HESI RN
Mental Health HESI Quizlet
1. During an annual physical at a corporate clinic, a male employee tells the nurse that his high-stress job is causing trouble in his personal life. He further explains that he often gets so angry while driving to and from work that he has considered “getting even” with other drivers. How should the nurse respond?
- A. “Anger is contagious and could result in a major confrontation.”
- B. “Try not to let your anger cause you to act impulsively.”
- C. “Expressing your anger to a stranger could result in an unsafe situation.”
- D. “It sounds as if there are many situations that make you feel angry.”
Correct answer: B
Rationale: The correct response is to encourage the client to manage their anger and avoid impulsive actions, as stated in choice B. This approach helps the individual recognize the potential consequences of acting on their anger impulsively. Choice A is not the best response because it focuses on the contagious nature of anger rather than addressing the individual's behavior. Choice C is incorrect as it only highlights the potential dangers of expressing anger to a stranger without providing guidance on managing the underlying issue. Choice D acknowledges the client's feelings but does not offer practical advice on how to address the anger and potential impulsive actions.
2. A client with an eating disorder tells the RN, 'I’ve been eating only 400 calories per day and have been taking diuretics to lose weight.' What is the RN’s best response?
- A. “Your diet is very harmful and needs to be changed immediately.”
- B. “It’s important to monitor your calorie intake carefully.”
- C. “Have you noticed any physical effects from this low-calorie diet?”
- D. “The diuretics could be causing your body to lose essential nutrients.”
Correct answer: D
Rationale: The correct response is D. By addressing the potential harm of diuretics and the low-calorie diet, the nurse effectively addresses both aspects of the client's disordered eating behavior. Choice A is too direct and does not provide information on the specific issue of diuretics. Choice B focuses solely on monitoring calorie intake without addressing the use of diuretics. Choice C inquires about physical effects but does not address the overall risks associated with diuretics and low-calorie intake.
3. A male adolescent was admitted to the unit two days ago for depression. When the mental health nurse tries to interview the client to establish rapport, he becomes very irritated and sarcastic. Which action is best for the nurse to take?
- A. Offer to play a game of cards with the client.
- B. Report the behavior to the next shift.
- C. Document the behavior in the chart.
- D. Plan to talk with the client the next day.
Correct answer: A
Rationale: Offering to play a game of cards with the adolescent is the best action for the nurse to take in this situation. Engaging in an activity like playing a game can help establish rapport with the adolescent as it provides a more relaxed and non-threatening environment for communication. This approach can help the adolescent feel more comfortable and open up, as adolescents often find it easier to communicate when involved in an activity.
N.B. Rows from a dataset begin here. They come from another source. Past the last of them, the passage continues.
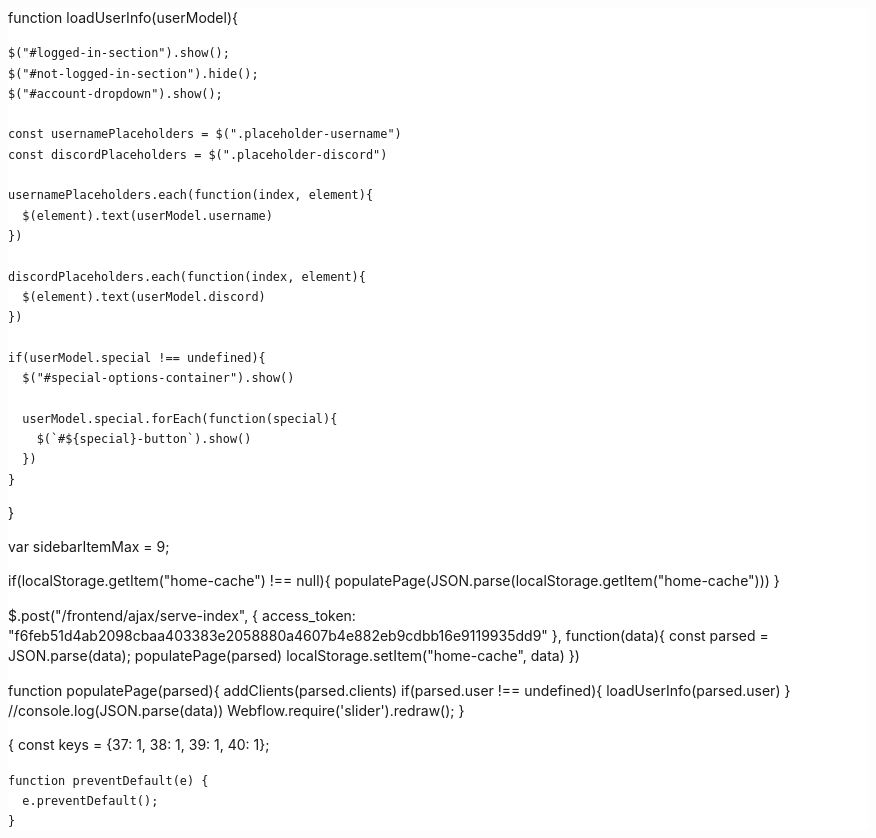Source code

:   function loadUserInfo(userModel){

    $("#logged-in-section").show();
    $("#not-logged-in-section").hide();
    $("#account-dropdown").show();

    const usernamePlaceholders = $(".placeholder-username")
    const discordPlaceholders = $(".placeholder-discord")

    usernamePlaceholders.each(function(index, element){
      $(element).text(userModel.username)
    })

    discordPlaceholders.each(function(index, element){
      $(element).text(userModel.discord)
    })

    if(userModel.special !== undefined){
      $("#special-options-container").show()

      userModel.special.forEach(function(special){
        $(`#${special}-button`).show()
      })
    }

  }

  var sidebarItemMax = 9;

  if(localStorage.getItem("home-cache") !== null){
    populatePage(JSON.parse(localStorage.getItem("home-cache")))
  }

  $.post("/frontend/ajax/serve-index", {
    access_token: "f6feb51d4ab2098cbaa403383e2058880a4607b4e882eb9cdbb16e9119935dd9"
  }, function(data){
    const parsed = JSON.parse(data);
    populatePage(parsed)
    localStorage.setItem("home-cache", data)
  })

  function populatePage(parsed){
    addClients(parsed.clients)
    if(parsed.user !== undefined){
      loadUserInfo(parsed.user)
    }
    //console.log(JSON.parse(data))
    Webflow.require('slider').redraw();
  }

  {
    const keys = {37: 1, 38: 1, 39: 1, 40: 1};

    function preventDefault(e) {
      e.preventDefault();
    }
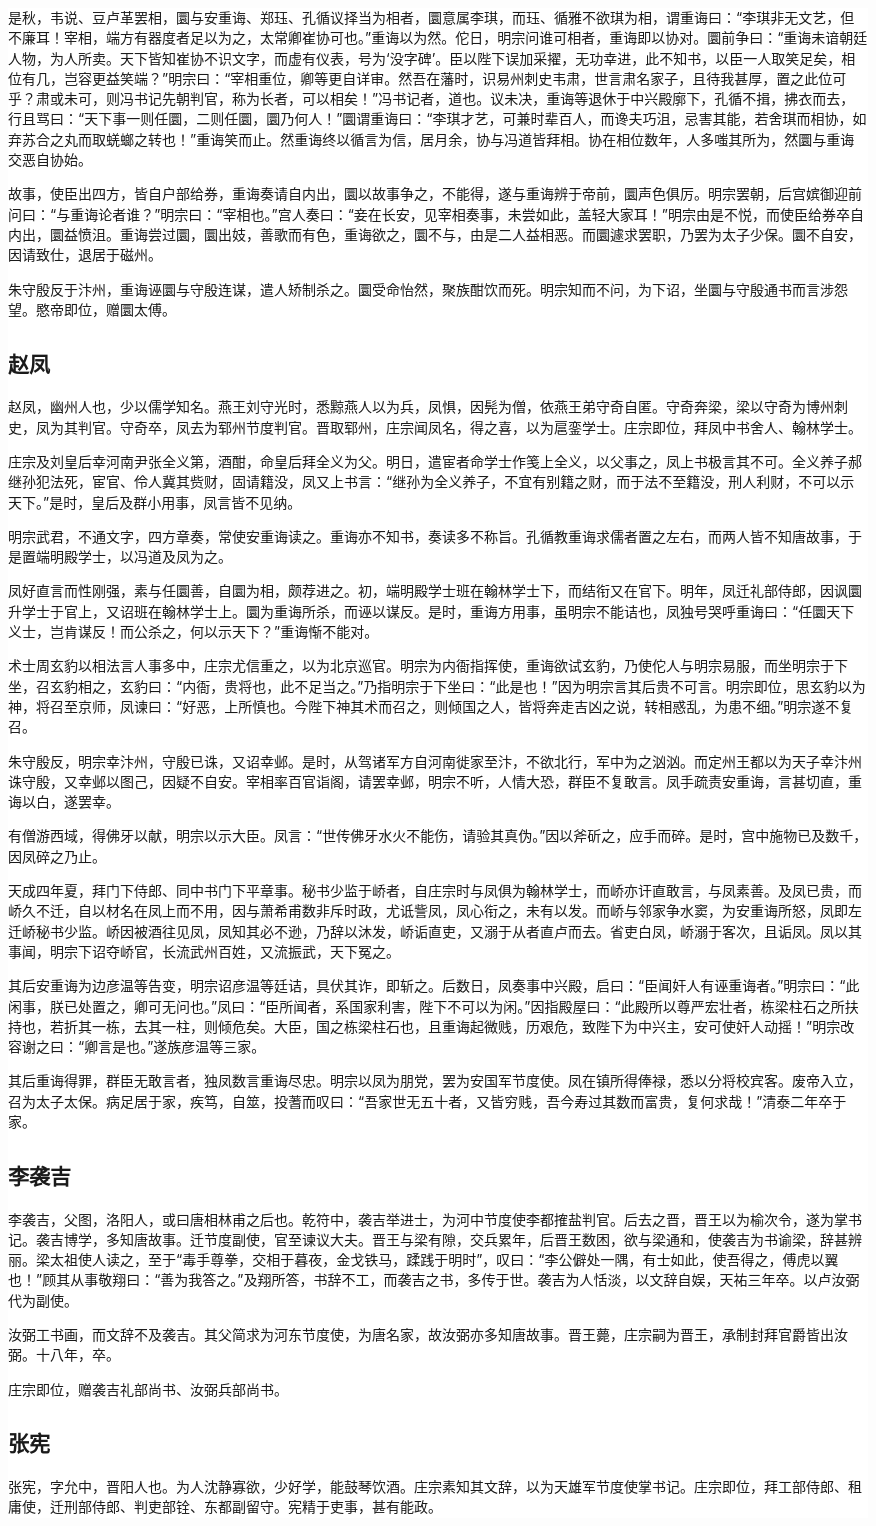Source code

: 是秋，韦说、豆卢革罢相，圜与安重诲、郑珏、孔循议择当为相者，圜意属李琪，而珏、循雅不欲琪为相，谓重诲曰：“李琪非无文艺，但不廉耳！宰相，端方有器度者足以为之，太常卿崔协可也。”重诲以为然。佗日，明宗问谁可相者，重诲即以协对。圜前争曰：“重诲未谙朝廷人物，为人所卖。天下皆知崔协不识文字，而虚有仪表，号为‘没字碑’。臣以陛下误加采擢，无功幸进，此不知书，以臣一人取笑足矣，相位有几，岂容更益笑端？”明宗曰：“宰相重位，卿等更自详审。然吾在藩时，识易州刺史韦肃，世言肃名家子，且待我甚厚，置之此位可乎？肃或未可，则冯书记先朝判官，称为长者，可以相矣！”冯书记者，道也。议未决，重诲等退休于中兴殿廓下，孔循不揖，拂衣而去，行且骂曰：“天下事一则任圜，二则任圜，圜乃何人！”圜谓重诲曰：“李琪才艺，可兼时辈百人，而谗夫巧沮，忌害其能，若舍琪而相协，如弃苏合之丸而取蜣螂之转也！”重诲笑而止。然重诲终以循言为信，居月余，协与冯道皆拜相。协在相位数年，人多嗤其所为，然圜与重诲交恶自协始。

故事，使臣出四方，皆自户部给券，重诲奏请自内出，圜以故事争之，不能得，遂与重诲辨于帝前，圜声色俱厉。明宗罢朝，后宫嫔御迎前问曰：“与重诲论者谁？”明宗曰：“宰相也。”宫人奏曰：“妾在长安，见宰相奏事，未尝如此，盖轻大家耳！”明宗由是不悦，而使臣给券卒自内出，圜益愤沮。重诲尝过圜，圜出妓，善歌而有色，重诲欲之，圜不与，由是二人益相恶。而圜遽求罢职，乃罢为太子少保。圜不自安，因请致仕，退居于磁州。

朱守殷反于汴州，重诲诬圜与守殷连谋，遣人矫制杀之。圜受命怡然，聚族酣饮而死。明宗知而不问，为下诏，坐圜与守殷通书而言涉怨望。愍帝即位，赠圜太傅。

## 赵凤

赵凤，幽州人也，少以儒学知名。燕王刘守光时，悉黥燕人以为兵，凤惧，因髡为僧，依燕王弟守奇自匿。守奇奔梁，梁以守奇为博州刺史，凤为其判官。守奇卒，凤去为郓州节度判官。晋取郓州，庄宗闻凤名，得之喜，以为扈銮学士。庄宗即位，拜凤中书舍人、翰林学士。

庄宗及刘皇后幸河南尹张全义第，酒酣，命皇后拜全义为父。明日，遣宦者命学士作笺上全义，以父事之，凤上书极言其不可。全义养子郝继孙犯法死，宦官、伶人冀其赀财，固请籍没，凤又上书言：“继孙为全义养子，不宜有别籍之财，而于法不至籍没，刑人利财，不可以示天下。”是时，皇后及群小用事，凤言皆不见纳。

明宗武君，不通文字，四方章奏，常使安重诲读之。重诲亦不知书，奏读多不称旨。孔循教重诲求儒者置之左右，而两人皆不知唐故事，于是置端明殿学士，以冯道及凤为之。

凤好直言而性刚强，素与任圜善，自圜为相，颇荐进之。初，端明殿学士班在翰林学士下，而结衔又在官下。明年，凤迁礼部侍郎，因讽圜升学士于官上，又诏班在翰林学士上。圜为重诲所杀，而诬以谋反。是时，重诲方用事，虽明宗不能诘也，凤独号哭呼重诲曰：“任圜天下义士，岂肯谋反！而公杀之，何以示天下？”重诲惭不能对。

术士周玄豹以相法言人事多中，庄宗尤信重之，以为北京巡官。明宗为内衙指挥使，重诲欲试玄豹，乃使佗人与明宗易服，而坐明宗于下坐，召玄豹相之，玄豹曰：“内衙，贵将也，此不足当之。”乃指明宗于下坐曰：“此是也！”因为明宗言其后贵不可言。明宗即位，思玄豹以为神，将召至京师，凤谏曰：“好恶，上所慎也。今陛下神其术而召之，则倾国之人，皆将奔走吉凶之说，转相惑乱，为患不细。”明宗遂不复召。

朱守殷反，明宗幸汴州，守殷已诛，又诏幸邺。是时，从驾诸军方自河南徙家至汴，不欲北行，军中为之汹汹。而定州王都以为天子幸汴州诛守殷，又幸邺以图己，因疑不自安。宰相率百官诣阁，请罢幸邺，明宗不听，人情大恐，群臣不复敢言。凤手疏责安重诲，言甚切直，重诲以白，遂罢幸。

有僧游西域，得佛牙以献，明宗以示大臣。凤言：“世传佛牙水火不能伤，请验其真伪。”因以斧斫之，应手而碎。是时，宫中施物已及数千，因凤碎之乃止。

天成四年夏，拜门下侍郎、同中书门下平章事。秘书少监于峤者，自庄宗时与凤俱为翰林学士，而峤亦讦直敢言，与凤素善。及凤已贵，而峤久不迁，自以材名在凤上而不用，因与萧希甫数非斥时政，尤诋訾凤，凤心衔之，未有以发。而峤与邻家争水窦，为安重诲所怒，凤即左迁峤秘书少监。峤因被酒往见凤，凤知其必不逊，乃辞以沐发，峤诟直吏，又溺于从者直卢而去。省吏白凤，峤溺于客次，且诟凤。凤以其事闻，明宗下诏夺峤官，长流武州百姓，又流振武，天下冤之。

其后安重诲为边彦温等告变，明宗诏彦温等廷诘，具伏其诈，即斩之。后数日，凤奏事中兴殿，启曰：“臣闻奸人有诬重诲者。”明宗曰：“此闲事，朕已处置之，卿可无问也。”凤曰：“臣所闻者，系国家利害，陛下不可以为闲。”因指殿屋曰：“此殿所以尊严宏壮者，栋梁柱石之所扶持也，若折其一栋，去其一柱，则倾危矣。大臣，国之栋梁柱石也，且重诲起微贱，历艰危，致陛下为中兴主，安可使奸人动摇！”明宗改容谢之曰：“卿言是也。”遂族彦温等三家。

其后重诲得罪，群臣无敢言者，独凤数言重诲尽忠。明宗以凤为朋党，罢为安国军节度使。凤在镇所得俸禄，悉以分将校宾客。废帝入立，召为太子太保。病足居于家，疾笃，自筮，投蓍而叹曰：“吾家世无五十者，又皆穷贱，吾今寿过其数而富贵，复何求哉！”清泰二年卒于家。

## 李袭吉

李袭吉，父图，洛阳人，或曰唐相林甫之后也。乾符中，袭吉举进士，为河中节度使李都搉盐判官。后去之晋，晋王以为榆次令，遂为掌书记。袭吉博学，多知唐故事。迁节度副使，官至谏议大夫。晋王与梁有隙，交兵累年，后晋王数困，欲与梁通和，使袭吉为书谕梁，辞甚辨丽。梁太祖使人读之，至于“毒手尊拳，交相于暮夜，金戈铁马，蹂践于明时”，叹曰：“李公僻处一隅，有士如此，使吾得之，傅虎以翼也！”顾其从事敬翔曰：“善为我答之。”及翔所答，书辞不工，而袭吉之书，多传于世。袭吉为人恬淡，以文辞自娱，天祐三年卒。以卢汝弼代为副使。

汝弼工书画，而文辞不及袭吉。其父简求为河东节度使，为唐名家，故汝弼亦多知唐故事。晋王薨，庄宗嗣为晋王，承制封拜官爵皆出汝弼。十八年，卒。

庄宗即位，赠袭吉礼部尚书、汝弼兵部尚书。

## 张宪

张宪，字允中，晋阳人也。为人沈静寡欲，少好学，能鼓琴饮酒。庄宗素知其文辞，以为天雄军节度使掌书记。庄宗即位，拜工部侍郎、租庸使，迁刑部侍郎、判吏部铨、东都副留守。宪精于吏事，甚有能政。
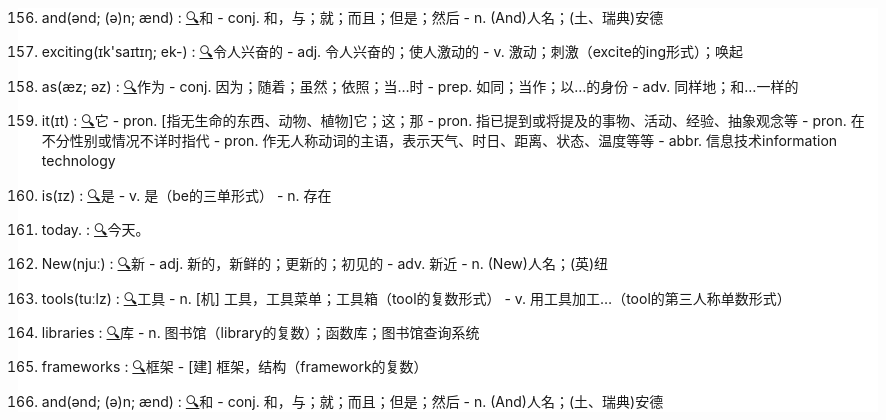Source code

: 156. and(ənd; (ə)n; ænd) :  <a target='_blank' rel='nofollow noopener noreferrer' href='http://www.youdao.com/w/and'>🔍</a>和
    - conj. 和，与；就；而且；但是；然后
    - n. (And)人名；(土、瑞典)安德

157. exciting(ɪk'saɪtɪŋ; ek-) :  <a target='_blank' rel='nofollow noopener noreferrer' href='http://www.youdao.com/w/exciting'>🔍</a>令人兴奋的
    - adj. 令人兴奋的；使人激动的
    - v. 激动；刺激（excite的ing形式）；唤起

158. as(æz; əz) :  <a target='_blank' rel='nofollow noopener noreferrer' href='http://www.youdao.com/w/as'>🔍</a>作为
    - conj. 因为；随着；虽然；依照；当…时
    - prep. 如同；当作；以…的身份
    - adv. 同样地；和…一样的

159. it(ɪt) :  <a target='_blank' rel='nofollow noopener noreferrer' href='http://www.youdao.com/w/it'>🔍</a>它
    - pron. [指无生命的东西、动物、植物]它；这；那
    - pron. 指已提到或将提及的事物、活动、经验、抽象观念等
    - pron. 在不分性别或情况不详时指代
    - pron. 作无人称动词的主语，表示天气、时日、距离、状态、温度等等
    - abbr. 信息技术information technology

160. is(ɪz) :  <a target='_blank' rel='nofollow noopener noreferrer' href='http://www.youdao.com/w/is'>🔍</a>是
    - v. 是（be的三单形式）
    - n. 存在

161. today. :  <a target='_blank' rel='nofollow noopener noreferrer' href='http://www.youdao.com/w/today.'>🔍</a>今天。

162. New(njuː) :  <a target='_blank' rel='nofollow noopener noreferrer' href='http://www.youdao.com/w/New'>🔍</a>新
    - adj. 新的，新鲜的；更新的；初见的
    - adv. 新近
    - n. (New)人名；(英)纽

163. tools(tuːlz) :  <a target='_blank' rel='nofollow noopener noreferrer' href='http://www.youdao.com/w/tools'>🔍</a>工具
    - n. [机] 工具，工具菜单；工具箱（tool的复数形式）
    - v. 用工具加工…（tool的第三人称单数形式）

164. libraries :  <a target='_blank' rel='nofollow noopener noreferrer' href='http://www.youdao.com/w/libraries'>🔍</a>库
    - n. 图书馆（library的复数）；函数库；图书馆查询系统

165. frameworks :  <a target='_blank' rel='nofollow noopener noreferrer' href='http://www.youdao.com/w/frameworks'>🔍</a>框架
    - [建] 框架，结构（framework的复数）

166. and(ənd; (ə)n; ænd) :  <a target='_blank' rel='nofollow noopener noreferrer' href='http://www.youdao.com/w/and'>🔍</a>和
    - conj. 和，与；就；而且；但是；然后
    - n. (And)人名；(土、瑞典)安德
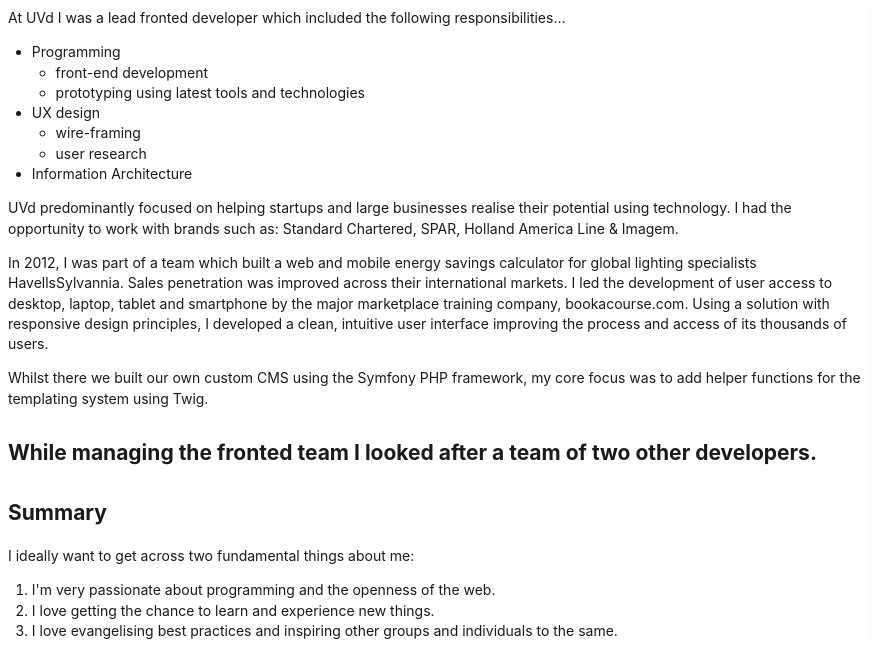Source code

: At UVd I was a lead fronted developer which included the following responsibilities… 

- Programming
	- front-end development
	- prototyping using latest tools and technologies
- UX design
	- wire-framing
	- user research
- Information Architecture
	
UVd predominantly focused on helping startups and large businesses realise their potential using technology. I had the opportunity to work with brands such as: Standard Chartered, SPAR, Holland America Line & Imagem.

 In 2012, I was part of a team which built a web and mobile energy savings calculator for global lighting specialists HavellsSylvannia. Sales penetration was improved across their international markets. I led the development of user access to desktop, laptop, tablet and smartphone by the major marketplace training company, bookacourse.com. Using a solution with responsive design principles, I developed a clean, intuitive user interface improving the process and access of its thousands of users.

Whilst there we built our own custom CMS using the Symfony PHP framework, my core focus was to add helper functions for the templating system using Twig.

While managing the fronted team I looked after a team of two other developers.
---

## Summary

I ideally want to get across two fundamental things about me:

1. I'm very passionate about programming and the openness of the web.
2. I love getting the chance to learn and experience new things.
3. I love evangelising best practices and inspiring other groups and individuals to the same.
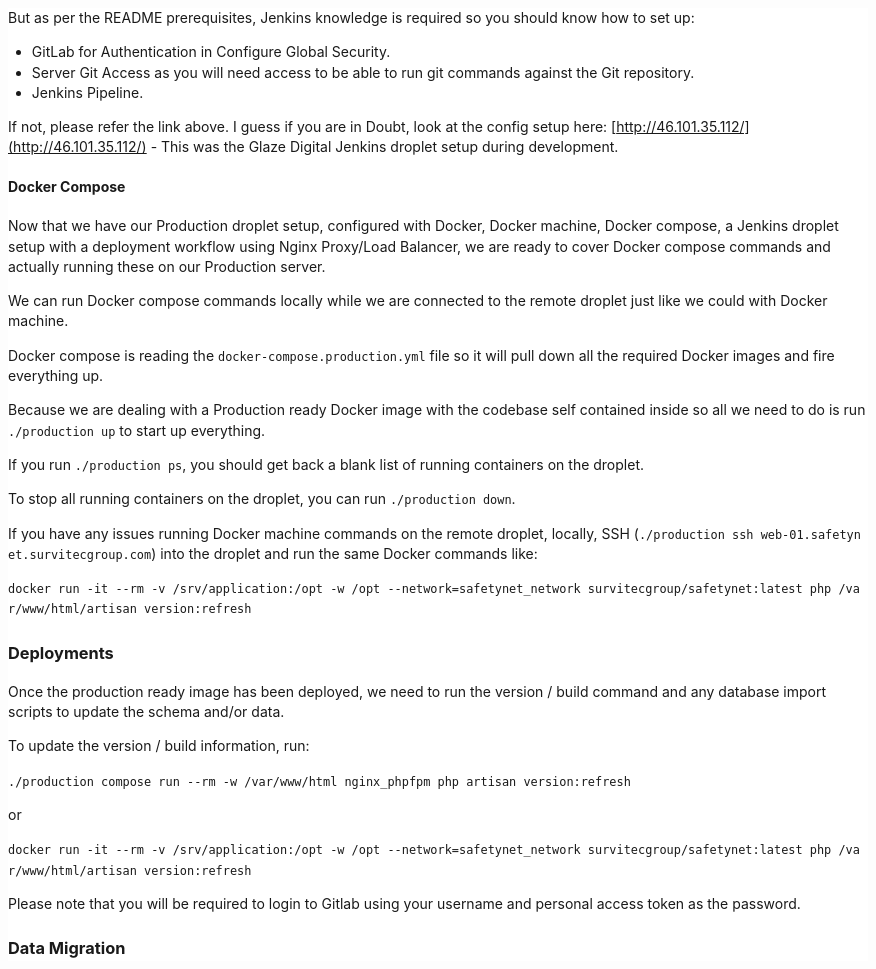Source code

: But as per the README prerequisites, Jenkins knowledge is required so you should know how to set up:

* GitLab for Authentication in Configure Global Security.
* Server Git Access as you will need access to be able to run git commands against the Git repository.
* Jenkins Pipeline.

If not, please refer the link above. I guess if you are in Doubt, look at the config setup here: [http://46.101.35.112/](http://46.101.35.112/) - This was the Glaze Digital Jenkins droplet setup during development.

#### Docker Compose

Now that we have our Production droplet setup, configured with Docker, Docker machine, Docker compose, a Jenkins droplet setup with a deployment workflow using Nginx Proxy/Load Balancer, we are ready to cover Docker compose commands and actually running these on our Production server.

We can run Docker compose commands locally while we are connected to the remote droplet just like we could with Docker machine.

Docker compose is reading the `docker-compose.production.yml` file so it will pull down all the required Docker images and fire everything up.

Because we are dealing with a Production ready Docker image with the codebase self contained inside so all we need to do is run `./production up` to start up everything.

If you run `./production ps`, you should get back a blank list of running containers on the droplet.

To stop all running containers on the droplet, you can run `./production down`.

If you have any issues running Docker machine commands on the remote droplet, locally, SSH (`./production ssh web-01.safetynet.survitecgroup.com`) into the droplet and run the same Docker commands like:

`docker run -it --rm -v /srv/application:/opt -w /opt --network=safetynet_network survitecgroup/safetynet:latest php /var/www/html/artisan version:refresh`

### Deployments

Once the production ready image has been deployed, we need to run the version / build command and any database import scripts to update the schema and/or data.

To update the version / build information, run: 

`./production compose run --rm -w /var/www/html nginx_phpfpm php artisan version:refresh`

or

`docker run -it --rm -v /srv/application:/opt -w /opt --network=safetynet_network survitecgroup/safetynet:latest php /var/www/html/artisan version:refresh`

Please note that you will be required to login to Gitlab using your username and personal access token as the password.

### Data Migration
Reporting the behavior to the next shift, documenting the behavior, or planning to talk with the client the next day do not directly address the immediate need to establish rapport and improve communication with the adolescent.
4. The nurse is using the CAGE questionnaire as a screening tool for a client who is seeking help because his wife said he had a drinking problem. What information should the nurse explore in-depth with the client based on this screening tool?
- A. Cancer screening result and gastritis daily alcohol intake.
- B. Consumption, liver enzyme gastrointestinal complaints, and bleeding.
- C. Efforts to cut down, annoyance with questions, guilt, and drinking as an eye-opener.
- D. Minimizes drinking, frequently misses family events, guilt about drinking, and amount of daily intake.
Correct answer: C
Rationale: The CAGE questionnaire focuses on the client’s self-perception and behaviors related to drinking, such as efforts to cut down and guilt.
5. An adolescent with anorexia nervosa is undergoing nutritional therapy. Which finding best indicates that the client is making progress in treatment?
- A. Client gains 2 pounds in a week.
- B. Client describes a positive body image.
- C. Client engages in recreational activities.
- D. Client begins to talk about future goals.
Correct answer: A
Rationale: The correct answer is A. Weight gain is a crucial indicator of progress in the treatment of anorexia nervosa. In individuals with anorexia, restoring and maintaining a healthy weight is a primary goal to address the underlying nutritional deficiencies and health complications associated with the disorder. While choices B, C, and D are positive developments in the client's overall well-being and recovery journey, they are not as directly linked to the core issue of nutritional rehabilitation in anorexia nervosa. Describing a positive body image, engaging in recreational activities, and talking about future goals are important aspects of psychological and emotional recovery, but weight gain is a more immediate and objective measure of progress in treating anorexia nervosa.